When I was first confronted with the challenge of “just being” I was very apprehensive. I was going off on a weekend retreat at the beach with two writing buddies. We were going to write and be quiet and “just be.”

“I don’t know if I can do that”, I told my friends. “It feels really hard to not be doing.” A weekend that should have been the ultimate in relaxation was becoming fraught with anxiety.

Being, Beaning, Beaners

They indulged me. You see, they were a lot further along in their being-ness. An ad for a local coffee shop lightened things up by inspiring the alternative of just “beaning”. That, in turn, christened us “Beaners.” Ahh, okay, much easier. I could work with that.

Years later we continue to riff on that moniker and have fun with it. I, in turn, am much more in tune with the need to “just be”. I’m not great at it, but my anxiety has almost disappeared.

The Myth of Productivity

My discomfort stemmed from a belief that I needed to be productive. Constantly. I know how unrealistic this is. At least my head does. However, somewhere in my vast unconscious, this idea has taken up residence and thrived.

I have also come to understand that my idea of productivity might be a little skewed. Multitasking and buzzing around is not always the best use of my time. Ping-ponging between different to-dos in different categories leaves me exhausted and feeling that I gotten nothing done. This mistaken belief of how to be productive has been given its eviction notice.

That space is now occupied by the gentle understanding that being on a walk or being with a thought or being fully with my husband or family gifts me with spaciousness. Ideas arrive, as if on wings. Thoughts are completed. The creative process flows with ease. That is a style of productivity that, while initially counter-intuitive to me, is much more desirable.

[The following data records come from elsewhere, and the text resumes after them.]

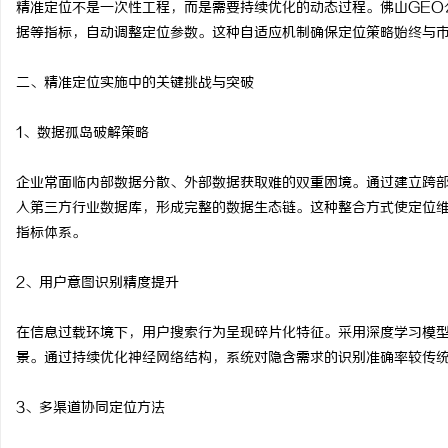
精准定位不是一次性工程，而是需要持续优化的动态过程。佛山GEO
武汉配眼镜 上海配眼镜
据等指标，自动调整定位参数。这种自适应机制确保定位策略始终与
讯
二、精准定位实施中的关键挑战与突破
1、数据孤岛破解策略
企业常面临内部数据分散、外部数据获取难的双重困境。通过建立跨部
入第三方行业数据库，形成完整的数据生态链。这种整合方式使定位
指标体系。
网
2、用户意图识别精度提升
在信息过载环境下，用户搜索行为呈现碎片化特征。采用深度学习模
景。通过持续优化神经网络结构，系统对隐含需求的识别准确率较传统
3、多渠道协同定位方法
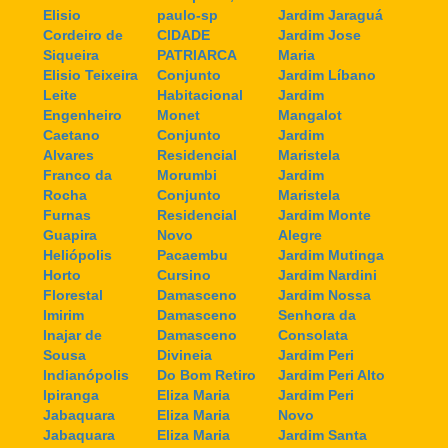
Elisio
paulo-sp
Jardim Jaraguá
Cordeiro de
CIDADE
Jardim Jose
Siqueira
PATRIARCA
Maria
Elisio Teixeira
Conjunto
Jardim Líbano
Leite
Habitacional
Jardim
Engenheiro
Monet
Mangalot
Caetano
Conjunto
Jardim
Alvares
Residencial
Maristela
Franco da
Morumbi
Jardim
Rocha
Conjunto
Maristela
Furnas
Residencial
Jardim Monte
Guapira
Novo
Alegre
Heliópolis
Pacaembu
Jardim Mutinga
Horto
Cursino
Jardim Nardini
Florestal
Damasceno
Jardim Nossa
Imirim
Damasceno
Senhora da
Inajar de
Damasceno
Consolata
Sousa
Divineia
Jardim Peri
Indianópolis
Do Bom Retiro
Jardim Peri Alto
Ipiranga
Eliza Maria
Jardim Peri
Jabaquara
Eliza Maria
Novo
Jabaquara
Eliza Maria
Jardim Santa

I love this quote by Kafka:

“You do not need to leave your room. Remain sitting at your table and listen. Do not even listen, simply wait, be quiet, still and solitary. The world will freely offer itself to you to be unmasked, it has no choice, it will roll in ecstasy at your feet.” – Franz Kafka

What would you have “rolling in ecstasy at your feet?”

“Do not even listen”, he advises. He, too, is saying ignore the imperious voice. When we do that we move out of our head and into our bodies.

How can I do this, you ask, in this fast-paced crazy world we live in? I don’t have time to just sit and wait.

I hear ya!

Here is what I have discovered:
  • Just being aware of the fact that it was difficult to sit quietly and be still created a shift for me. I was no longer on auto-pilot. I realized that there could be a different way of being.
  • Daydreaming is productive. Who knew! What I like to call wool-gathering was actually a moment of quiet discovery. I began to notice where I was going. The next time you find yourself staring into that mid-distance, allow it. At the same time, be curious about what’s going through your mind. Listen. (Apologies to Kafka)
  • Just 3 minutes of meditation is super beneficial. Just one example of the benefits: I had never quite grasped just how impatient I was. Meditation showed me. It also lowered it. When I return to meditation after a lapse, I see it again. I know now that it will dissipate. And, yes, 3 minutes is a reasonable way to start. How long does it take a kettle to boil or a pot of coffee to brew? There you go!
  • Practicing quiet opens up a portal from which my inner wisdom flows. Now, if you’re anything like me, your head is a veritable circus. Sometimes, it’s a great place to be with thoughts and ideas careening about. But, that’s not where our true wisdom resides. It lives in the space between the thoughts. For that we need quiet.
  • Finally, I have found that curiosity is an important quality. While that might put us back into our heads, it carries no judgement. It provides an opening to what your true self needs at that moment.
And, here’s the challenge:

Where can you claim small moments of just being?

Can you tell that imperious voice in your head to be quiet? Over and over again?

How would it feel to accept without judgement the offerings of world? Be curious about what shows up? Watch them “roll in ecstasy at your feet”?

All of this has a story to tell you. Make sure the story you carry forward is the one you want.